Although the cost of this new ticket has significantly increased this year, it is still one of the best (if not the best) offers for traveling around Germany on a budget.
What is the Deutschlandticket?
The Deutschlandticket is the successor to the successful €9 ticket introduced last summer. Starting May 1, travelers will be able to use all forms of public transportation throughout all of Germany – including buses, U-Bahns, S-Bahns, trams, and local and regional trains – for one calendar month for just €49. Despite the dramatic price increase since the 2022 launch, this ticket still costs a small fraction of what travelers and locals usually pay when traveling within and between cities in Germany.
With the Deutschlandticket, you can take as many rides as you want within a month – though it does not cover long-distance trains like the IC or ICE trains, or buses and trains from private companies like Flixbus and Flixtrain.
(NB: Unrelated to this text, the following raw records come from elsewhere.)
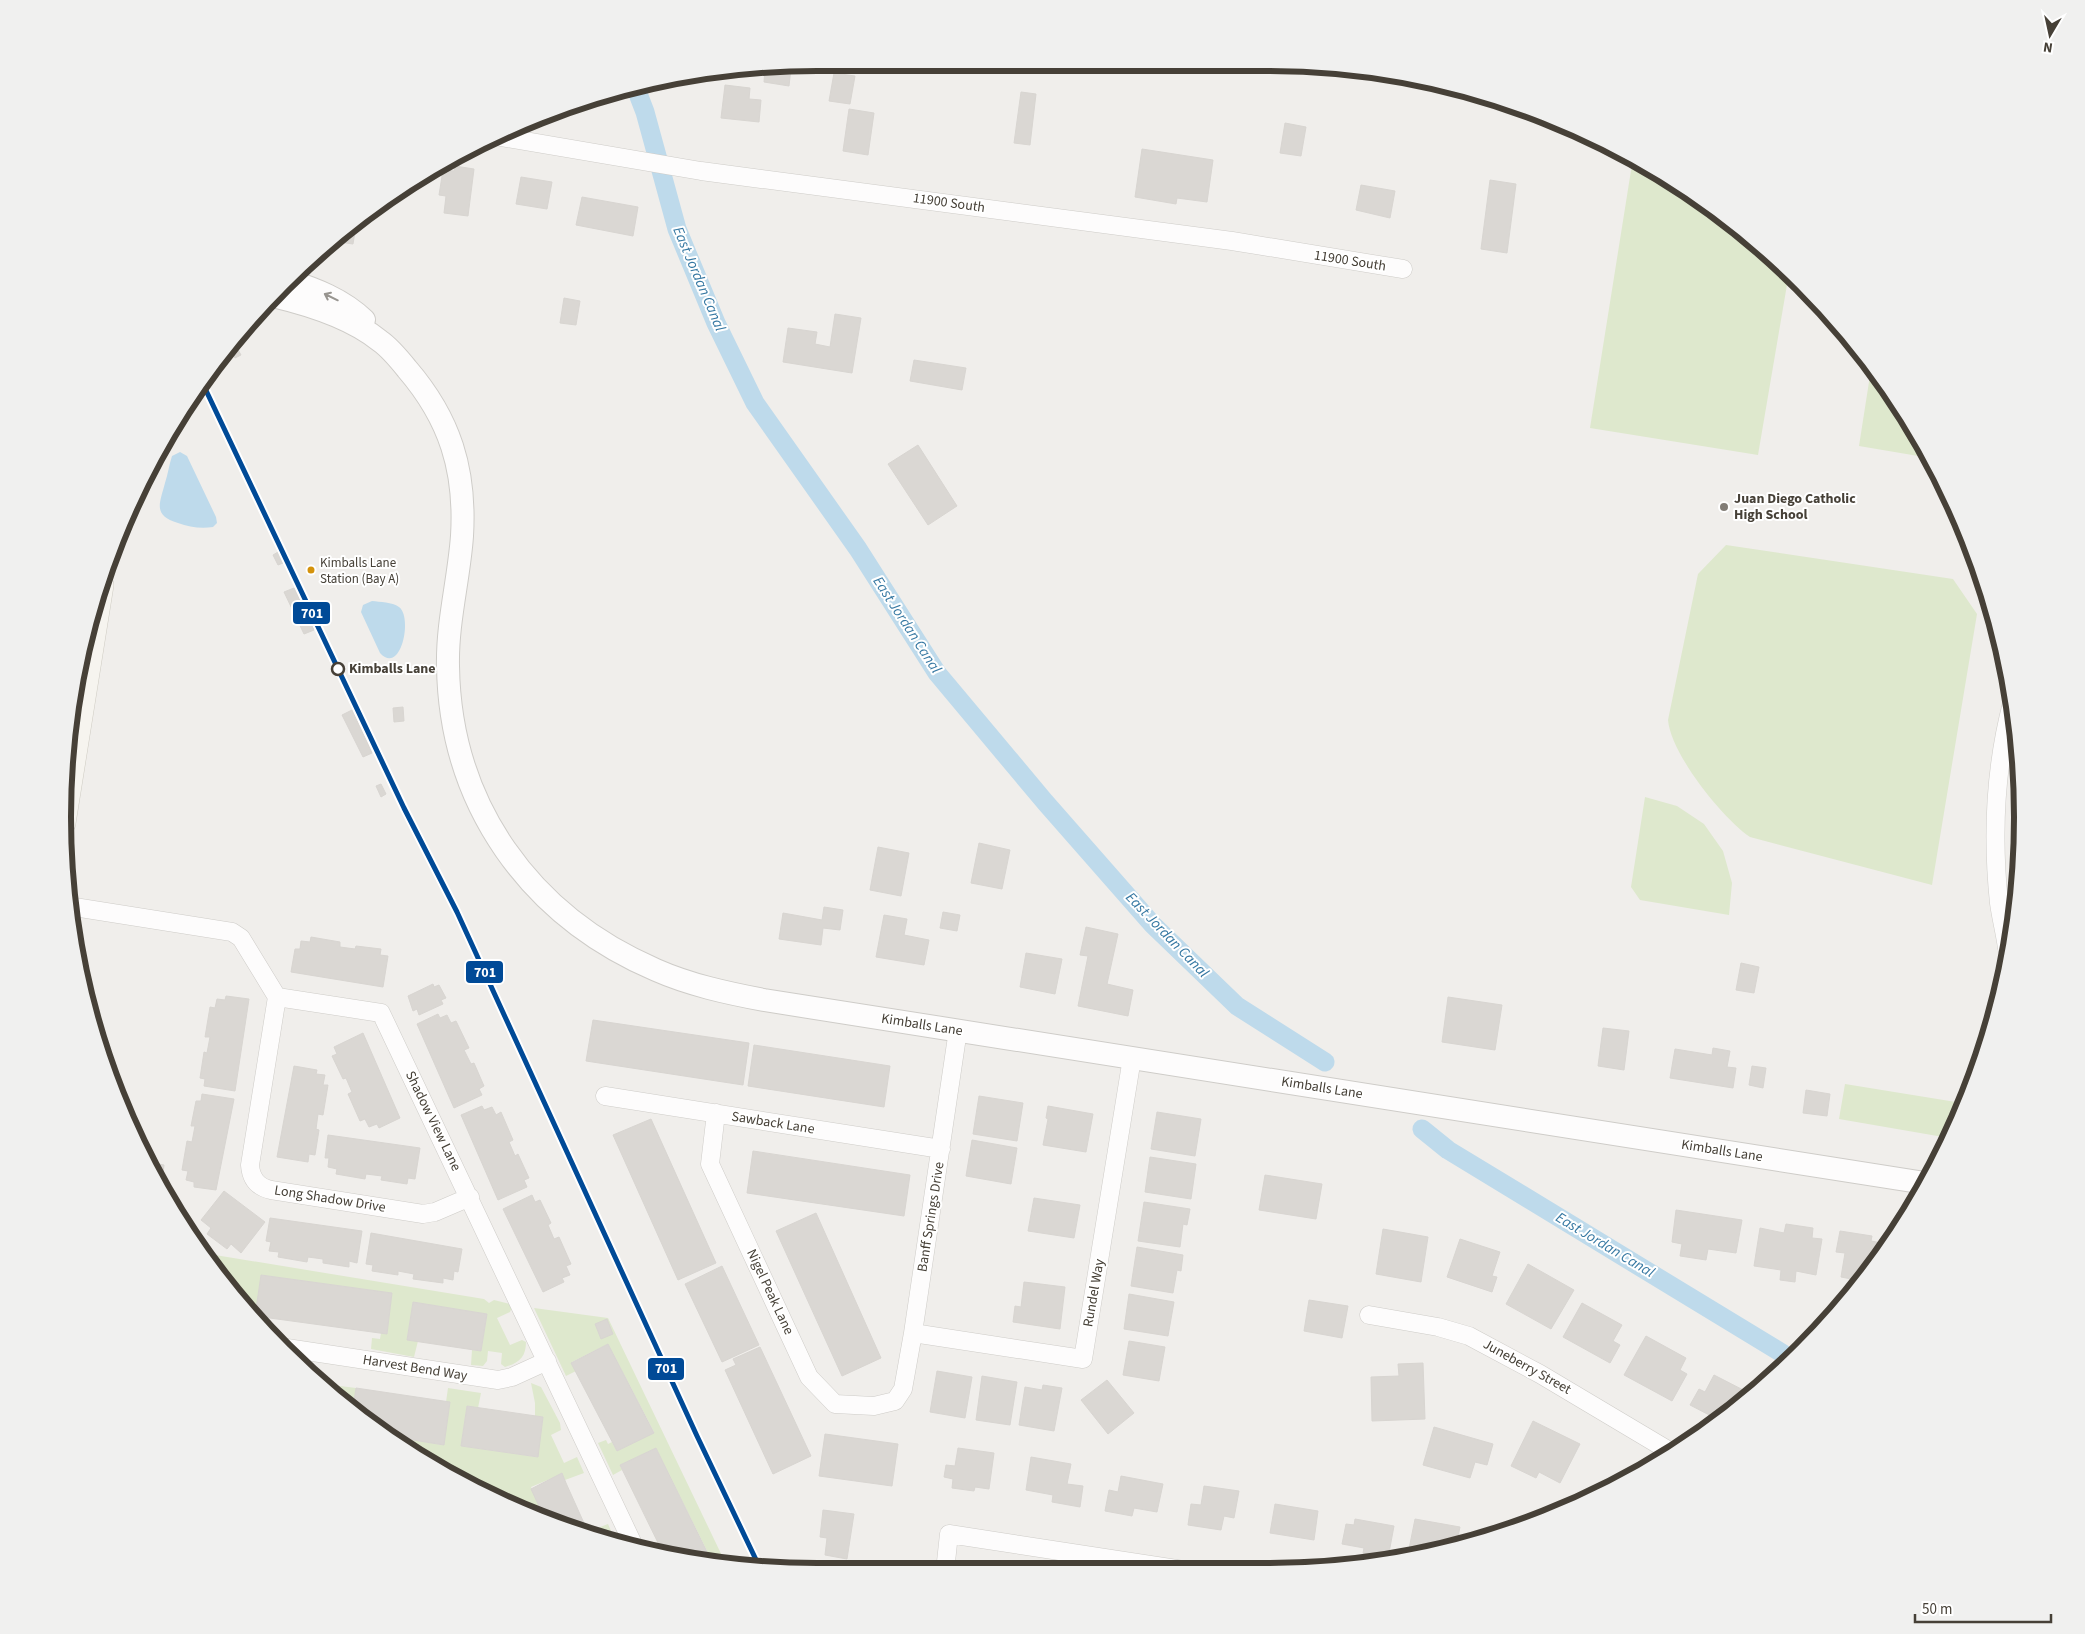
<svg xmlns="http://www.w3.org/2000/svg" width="2085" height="1634" font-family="'Source Sans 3',sans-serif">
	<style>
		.green { fill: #dee8cd }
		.water { fill: #bedaeb }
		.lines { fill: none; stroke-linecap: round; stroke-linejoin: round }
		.canal { stroke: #bedaeb; stroke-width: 19 }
		.building { fill: #dad7d3; stroke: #d8d5d1 }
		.minor-casing { stroke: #ceccc8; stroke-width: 19 }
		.tertiary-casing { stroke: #ceccc8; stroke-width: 24 }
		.secondary-casing { stroke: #cecbc2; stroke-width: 26 }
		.minor { stroke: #fdfcfc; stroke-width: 18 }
		.tertiary { stroke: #fdfcfc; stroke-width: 22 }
		.secondary { stroke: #f6f4ef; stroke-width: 25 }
		.rail-1-casing { stroke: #fff; stroke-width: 9 }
		.rail-1 { stroke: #004a97; stroke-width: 5 }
		.oneway { stroke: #989590 }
		.poi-dot { fill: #827d76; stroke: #fff; stroke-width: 2 }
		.bus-dot { fill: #d4920b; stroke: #fff; stroke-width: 2 }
		.stop-dot { fill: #fff; stroke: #464037; stroke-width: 2.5 }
		.labels { text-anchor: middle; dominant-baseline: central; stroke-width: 4; stroke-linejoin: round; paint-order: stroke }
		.bus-label { font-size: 13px; fill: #464037; stroke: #fff; text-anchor: start }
		.street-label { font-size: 14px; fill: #464037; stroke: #fff }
		.poi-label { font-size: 14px; font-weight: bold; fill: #464037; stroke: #fff; text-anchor: start }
		.stop-label { font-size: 14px; font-weight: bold; fill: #464037; stroke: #fff; text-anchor: start }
		.water-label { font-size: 15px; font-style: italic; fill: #3678a2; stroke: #fff }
		.rim { fill: none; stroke: #464037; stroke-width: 6 }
		.line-badge { stroke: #fff; stroke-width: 2 }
		.badge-label { font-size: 14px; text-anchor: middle; font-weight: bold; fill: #fff }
	</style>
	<rect width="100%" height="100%" fill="#f0eeeb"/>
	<path class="green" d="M1633,158l12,5 120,87 24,23 -31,182 -168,-27z
		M1871,369l50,70 9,19 -71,-12z
		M1726,545l227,34 24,35 -45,271 -182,-48c-28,-19 -79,-83 -82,-117l30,-146z
		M1645,797l32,9 27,18 19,27 9,32 -3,32 -89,-15 -9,-13z
		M1845,1084l117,19 -13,35 -110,-19z
		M203,1253l281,46 5,4 5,-3 16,4 2,3 -2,5 -13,6 13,27 12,-5 4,2c0,15 -7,21 -21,25l-4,-3 1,-11 -14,-2 -1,10 -4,5 -12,-1 1,-15 9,1 6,-37 -74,-12 -6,37 11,2 -4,16 -43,-8 1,-11 8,1 1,-6 6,1 5,-41 -131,-18 -5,36 -14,-8 1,-8 -8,-2v-4l-7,-1z
		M534,1308l74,10 117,244 -20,-2 5,-3 -54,-109 -36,17 2,5 -9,5 -15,-32 8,-3 2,4 4,-2 5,9 37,-19 -46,-88 -36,18 4,9 -10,5z
		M531,1383l10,4 19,36 1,7 -10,5 13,28 13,-6 7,16 -19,7 -3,-6 -31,13 14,32 -17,-5 -130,-70 -10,-8 55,9 7,-43h-4l2,-14 33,5 -3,15 -11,-2 -6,40 76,11 6,-39 -8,-2v-13z
		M324,1384l32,4 -3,20z
		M608,1524l7,16 -22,-6 3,-2 -1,-3z"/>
	<path class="water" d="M180,452l7,4 29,61 1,6 -4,4c-12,2 -24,0 -35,-4 -26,-8 -18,-20 -13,-40 3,-9 4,-18 7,-27z
		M372,601c8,1 20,1 27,6 14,10 2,69 -19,46l-19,-41 2,-7z"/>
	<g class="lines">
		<path class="canal" d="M635,86l10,26 32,117 39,94 39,80 103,146 79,124 108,129 108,123 84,81 88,56
			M1422,1129l26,21 342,208"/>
	</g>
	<path class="building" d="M791,68l-2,18 -25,-4 1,-13z
		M834,73l21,3 -5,28 -21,-3z
		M725,85l25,3 -1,11 12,1 -2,22 -38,-4z
		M1021,92l15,2 -6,51 -16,-2z
		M849,109l25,4 -6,42 -25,-4z
		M1285,123l21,4 -5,29 -21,-3z
		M1142,149l71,11 -6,42 -30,-4 -1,6 -41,-7z
		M455,166l19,3 -6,47 -24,-3 2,-17 -7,-1 4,-25 11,1z
		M521,177l31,5 -5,27 -31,-5z
		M1490,180l26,4 -9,69 -26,-4z
		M414,181l-1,11 -13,-2z
		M1361,185l34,6 -5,27 -34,-8z
		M582,197l56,10 -5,29 -57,-11z
		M357,219l-4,25 -21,-3z
		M564,298l16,3 -4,24 -16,-2z
		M835,314l26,4 -9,55 -69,-11 5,-34 29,4 -2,12 15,3z
		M236,346l5,9 -6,3 -5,-9z
		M914,360l52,8 -4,22 -52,-9z
		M918,445l39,61 -29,19 -40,-61z
		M278,552l5,11 -5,2 -5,-10z
		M294,588l20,42 -10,4 -20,-42z
		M403,707l1,14 -10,1 -1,-14z
		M352,710l20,43 -9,4 -21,-42z
		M381,784l5,10 -5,3 -5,-11z
		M979,843l31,7 -8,39 -31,-6z
		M878,847l31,6 -8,43 -31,-6z
		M824,907l19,3 -3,20 -17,-2 -2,17 -42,-6 4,-26 39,7z
		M943,912l17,3 -3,16 -17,-3z
		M884,915l23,4 -3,16 25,5 -5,25 -48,-8z
		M1086,927l32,7 -11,50 26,6 -5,26 -50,-10 10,-50 -8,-1z
		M311,937l29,5v5l15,2 1,-3 25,3 -1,6 8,1 -5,31 -92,-15 4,-23h5l1,-8 9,1z
		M1026,953l36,6 -7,35 -35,-7z
		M1741,963l18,4 -5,26 -18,-3z
		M433,984l1,3 5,-2 7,13 -5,2 2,4 -24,11 -2,-6 -4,2 -5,-15z
		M226,996l23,3 -14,92 -31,-5 1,-7 -5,-1 4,-26 3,1 3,-16h-5l5,-30 5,1 2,-9 8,1z
		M1448,997l54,8 -7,45 -53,-8z
		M438,1014l2,4 7,-3 4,8 5,-2 13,27 -5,2 7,14 3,-1 10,23 -5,3 3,6 -28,13 -37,-84z
		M593,1020l156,23 -6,42 -157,-24z
		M1603,1028l26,3 -5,39 -26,-4z
		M363,1033l37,85 -21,10 -2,-4 -8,3 -4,-8 -5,2 -12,-27 4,-2 -6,-14 -3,1 -11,-23 5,-2 -3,-7z
		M754,1045l136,21 -6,41 -136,-21z
		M1713,1048l17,3 -3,16 9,1 -3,20 -63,-10 5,-29 37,6z
		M294,1066l23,4 -1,4 9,1 -2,10h5l-5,30 -5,-1 -2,15 3,1 -4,25 -6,-1 -1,8 -31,-5z
		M1752,1066l14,2 -3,20 -14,-3z
		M1806,1090l24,4 -3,22 -24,-3z
		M202,1094l32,5 -18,91 -22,-3v-5l-8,-2 2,-9 -6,-1 5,-29 5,1 3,-16h-4l5,-25h5z
		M979,1096l44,7 -6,38 -44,-7z
		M482,1106l2,4 8,-3 4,8 5,-3 12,28 -4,2 6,14 3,-2 11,24 -5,2 3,7 -29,13 -37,-85z
		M1048,1106l45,8 -7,38 -43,-7 5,-26 -2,-1z
		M1157,1112l44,7 -6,37 -44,-7z
		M651,1119l65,144 -38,17 -65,-145z
		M328,1135l92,13 -5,31 -7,-1 -1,6 -26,-4 1,-4 -16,-2 -1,5 -29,-5 1,-5 -9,-2 1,-9h-4z
		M972,1140l45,8 -6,36 -45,-8z
		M753,1151l157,24 -6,41 -157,-23z
		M1150,1157l46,7 -5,35 -46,-7z
		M148,1162l16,3 -3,24z
		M1265,1175l57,9 -6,35 -57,-9z
		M224,1191l41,31 -24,31 -10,-9 -4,5 -20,-15 4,-6 -10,-8z
		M532,1195l3,7 5,-2 11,23 -3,2 6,14 5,-2 12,27 -5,2 4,9 -8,3 2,4 -21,10 -40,-83z
		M1034,1198l46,7 -6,33 -46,-7z
		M1144,1202l46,7 -3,16 -4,-1 -3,23 -42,-6z
		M1676,1210l66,10 -6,33 -28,-4 -2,11 -26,-4 2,-12 -10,-2z
		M816,1213l65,145 -39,18 -66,-145z
		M270,1218l92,13 -5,32 -8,-2v6l-26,-4v-4l-15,-2 -1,5 -29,-5 1,-5 -10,-1 2,-9 -5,-1z
		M1786,1224l27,4 -1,10 10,1 -6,36 -20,-4 -1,11 -15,-2 1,-10 -27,-4 6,-38 24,5z
		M1383,1229l45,8 -7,45 -45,-8z
		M1840,1231l32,5 -1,5 16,3 -25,37 -21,-4 4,-24 -9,-1z
		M371,1233l91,16 -4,23 -4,-1 -1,9 -10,-2v5l-30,-4 1,-5 -16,-3v4l-26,-4 1,-6 -7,-1z
		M1460,1239l40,13 -8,24 5,1 -5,15 -45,-15z
		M1137,1247l46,8 -2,16 -4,-1 -4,23 -42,-7z
		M1528,1264l46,26 -23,39 -45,-25z
		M722,1266l37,79 -37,17 -37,-78z
		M261,1275l131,18 -5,41 -132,-18z
		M1024,1282l41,5 -5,42 -47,-7 2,-16 6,1z
		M1129,1294l45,8 -6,34 -44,-7z
		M1309,1300l39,6 -6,32 -38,-7z
		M413,1302l74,12 -6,37 -74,-11z
		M1582,1303l40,22 -9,16 7,4 -10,18 -47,-26z
		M607,1319l6,15 -12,5 -6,-15z
		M1646,1336l40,22 -6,12 7,4 -15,27 -48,-26z
		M1129,1341l36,6 -6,34 -36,-6z
		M608,1344l46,89 -37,18 -46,-88z
		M760,1347l51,109 -38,18 -48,-104 11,-5 -3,-6z
		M1423,1363l2,56 -53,2 -1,-44 28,-1 -1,-12z
		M937,1371l35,6 -7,41 -35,-6z
		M1714,1375l37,19 -39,28 3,-4 -25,-13 9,-16 6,3z
		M982,1376l35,6 -7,43 -34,-5z
		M1107,1380l27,33 -26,21 -27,-34z
		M1043,1385l19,3 -8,43 -35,-6 6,-38 17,3z
		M356,1388l94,14 -6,43 -56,-9 -35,-28z
		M467,1406l76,11 -5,40 -77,-11z
		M1533,1421l47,23 -20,39 -21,-11 -3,6 -25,-12z
		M1434,1427l59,17 -6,21 -12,-3 -5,16 -47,-13z
		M825,1434l73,10 -6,42 -73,-10z
		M656,1448l54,110 -5,2 -41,-5 -44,-90z
		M958,1448l36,5 -5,36 -14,-2 -1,4 -22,-3 1,-9 -9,-2 2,-12 9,1z
		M1031,1457l40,7 -4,20 16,2 -3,21 -28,-5 1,-7 -27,-5z
		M562,1473l4,10 22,49 -43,-13 -14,-30z
		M1121,1476l42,8 -6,28 -23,-4 -2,8 -27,-5 4,-21 9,2z
		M1204,1486l35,5 -5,27 -10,-2 -3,14 -33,-5 3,-21 10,1z
		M1275,1504l43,7 -4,29 -44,-7z
		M823,1510l31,4 -7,45 -22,-4 2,-17 -7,-1z
		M1355,1519l39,7 -6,32 -25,-5 1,-5 -22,-4 4,-20 8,1z
		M1415,1519l45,8 -4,19 -25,7 -22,-4z"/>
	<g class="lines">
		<defs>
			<path id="minor" d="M495,136l206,35 531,70 171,28
				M68,906l164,26 9,6 36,59
				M2007,948c-2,-15 -6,-30 -8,-45 -7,-67 -4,-135 13,-200
				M277,997l104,16 253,533
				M277,997l-27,168c1,14 8,22 21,25l152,24 12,-2 35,-15
				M605,1096l336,53
				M716,1113l-6,51 99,213 26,27 39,2 21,-5 8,-12 10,-56 45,-303
				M1369,1315l69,12 31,9 71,38 131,78
				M913,1333l170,26 49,-301
				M280,1347l218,33 14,-3 35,-16
				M945,1571l4,-37 234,36"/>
			<path id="tertiary" d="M287,280c28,9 55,19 77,40
				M273,296c34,8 79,22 107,45 10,7 19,18 27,28 43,50 59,101 55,167 -3,43 -15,86 -14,130 2,139 82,250 208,304 34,15 71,23 108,30l1161,183"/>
			<path id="secondary" d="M63,823l38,-238"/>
		</defs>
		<use href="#minor" class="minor-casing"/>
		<use href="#tertiary" class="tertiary-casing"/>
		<use href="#secondary" class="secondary-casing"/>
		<use href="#minor" class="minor"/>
		<use href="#tertiary" class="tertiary"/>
		<use href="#secondary" class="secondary"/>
		<defs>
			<path id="rail-1" d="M202,382l202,426 53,104 240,524 62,130"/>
		</defs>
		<use href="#rail-1" class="rail-1-casing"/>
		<use href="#rail-1" class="rail-1"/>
	</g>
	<defs><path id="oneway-shaft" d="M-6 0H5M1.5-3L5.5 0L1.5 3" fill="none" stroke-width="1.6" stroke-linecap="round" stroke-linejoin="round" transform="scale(1.25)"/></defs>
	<use class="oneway" href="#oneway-shaft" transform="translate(331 297) rotate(-154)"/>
	<circle class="poi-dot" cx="1724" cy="507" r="5"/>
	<circle class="bus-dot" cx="311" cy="570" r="4.5"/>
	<circle class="stop-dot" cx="338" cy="669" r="6"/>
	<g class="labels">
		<g class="bus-label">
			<text x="320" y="563">Kimballs Lane<tspan x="320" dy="16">Station (Bay A)</tspan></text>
		</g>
		<g class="street-label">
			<text transform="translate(949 203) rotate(8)">11900 South</text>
			<text transform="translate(1350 261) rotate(9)">11900 South</text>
			<text transform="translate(922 1025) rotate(9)">Kimballs Lane</text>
			<text transform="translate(1322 1088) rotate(9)">Kimballs Lane</text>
			<text transform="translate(433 1121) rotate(64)">Shadow View Lane</text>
			<text transform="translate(773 1123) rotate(9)">Sawback Lane</text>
			<text transform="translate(1722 1151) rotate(9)">Kimballs Lane</text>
			<text transform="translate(330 1199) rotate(9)">Long Shadow Drive</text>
			<text transform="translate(931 1217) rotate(-81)">Banff Springs Drive</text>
			<text transform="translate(770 1292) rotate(65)">Nigel Peak Lane</text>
			<text transform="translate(1094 1293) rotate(-80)">Rundel Way</text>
			<text transform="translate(1527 1367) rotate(29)">Juneberry Street</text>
			<text transform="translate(415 1368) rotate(9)">Harvest Bend Way</text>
		</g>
		<g class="poi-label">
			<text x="1734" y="499">Juan Diego Catholic<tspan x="1734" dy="16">High School</tspan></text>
		</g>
		<g class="stop-label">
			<text x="349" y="669">Kimballs Lane</text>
		</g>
		<g class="water-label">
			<text transform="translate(699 279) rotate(67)">East Jordan Canal</text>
			<text transform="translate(907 625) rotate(57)">East Jordan Canal</text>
			<text transform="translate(1167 935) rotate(46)">East Jordan Canal</text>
			<text transform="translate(1605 1245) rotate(31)">East Jordan Canal</text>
		</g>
	</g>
	<path d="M0 0H2085V1634H0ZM817 71H1268A746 746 0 0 1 2014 817V817A746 746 0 0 1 1268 1563H817A746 746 0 0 1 71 817V817A746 746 0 0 1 817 71Z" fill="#f0f0ef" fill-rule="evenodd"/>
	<path class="rim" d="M817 71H1268A746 746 0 0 1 2014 817V817A746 746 0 0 1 1268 1563H817A746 746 0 0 1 71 817V817A746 746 0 0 1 817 71Z"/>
	<g class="line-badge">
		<rect x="292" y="601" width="39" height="24" rx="5" fill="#004a97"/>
		<rect x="465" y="960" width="39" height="24" rx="5" fill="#004a97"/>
		<rect x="647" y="1357" width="38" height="24" rx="5" fill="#004a97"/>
	</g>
	<g class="badge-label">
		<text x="312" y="618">701</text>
		<text x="485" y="977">701</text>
		<text x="666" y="1373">701</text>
	</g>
	<g transform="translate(2050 35) rotate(189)" stroke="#ffffff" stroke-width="4" paint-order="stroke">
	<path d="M0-4L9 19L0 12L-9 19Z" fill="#464037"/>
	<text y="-8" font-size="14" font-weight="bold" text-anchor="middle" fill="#464037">N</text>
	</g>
	<path d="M1915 1614v8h136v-8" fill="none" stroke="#464037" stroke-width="2.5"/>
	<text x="1922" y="1614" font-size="15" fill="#464037" stroke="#ffffff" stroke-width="4" paint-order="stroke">50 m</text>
</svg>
How can I get a Deutschlandticket?
Let’s start with the bad news. Unlike the €9 ticket, this Deutschlandticket will primarily be sold digitally as a monthly (cancellable) subscription, and won’t be transferable to friends and family. To get your hands on one, you must create an account through the DB Navigator app (from Germany’s official railway company, available for iOS and Android) to buy one, or on any website or app of one of Germany’s regional transport entities. There is currently no information available about whether the tickets will only be available to residents of Germany. To pre-order your tickets, however, you must provide a German address and fill in a European international bank account (IBAN) number.
After your subscription is approved, you will receive your ticket digitally through the app you signed up with, allowing you to board any regional train you desire. As this is a monthly subscription, you can always cancel before the 20th of each month. For those who want to use the Deutschlandticket for only one month, I’d advise canceling the subscription one day after signing up, to put to rest worries about unintentional auto-renewals.
Remember that if you are not planning to pre-order the ticket immediately, you should purchase your subscription by the 20th of the previous month for it to be valid for the following month. For example, if you want to use your ticket from the beginning of May, acquire it before April 20. If you purchase it after April 20, it will only be valid for the subsequent month (June in this case).
How can I make the most of the Deutschlandticket?
The Deutschlandticket is primarily designed for residents in Germany – yet all travelers can benefit from it and enjoy the possibilities it offers. At the same time, keep in mind that the Deutschlandticket is not meant to be for everyone.
Travelers planning to visit the country for just a few days will unfortunately not see much upside from this offer: 24-hour tickets in Berlin cost just €8.80, and a train ride to the Berlin airport is only €3.60. However, if you plan to visit several cities across Germany or arrange day trips from any urban center, the Deutschlandticket can help you reduce your travel costs significantly.
Perhaps the best way to get the most out of your Deutschlandticket would be to combine it with an Interrail Pass. You can use the latter to travel long distances using high-speed trains, and the former to get around cities and plan nearby activities and day trips.
Thanks to the Deutschlandticket’s flexibility, you might also consider spending an entire month in Germany, exploring (slowly!) as much of the country as possible. This way, you can search for your favorite fairy-tale town, compare the Currywurst of different regions or venture off the beaten path to explore the German coastline.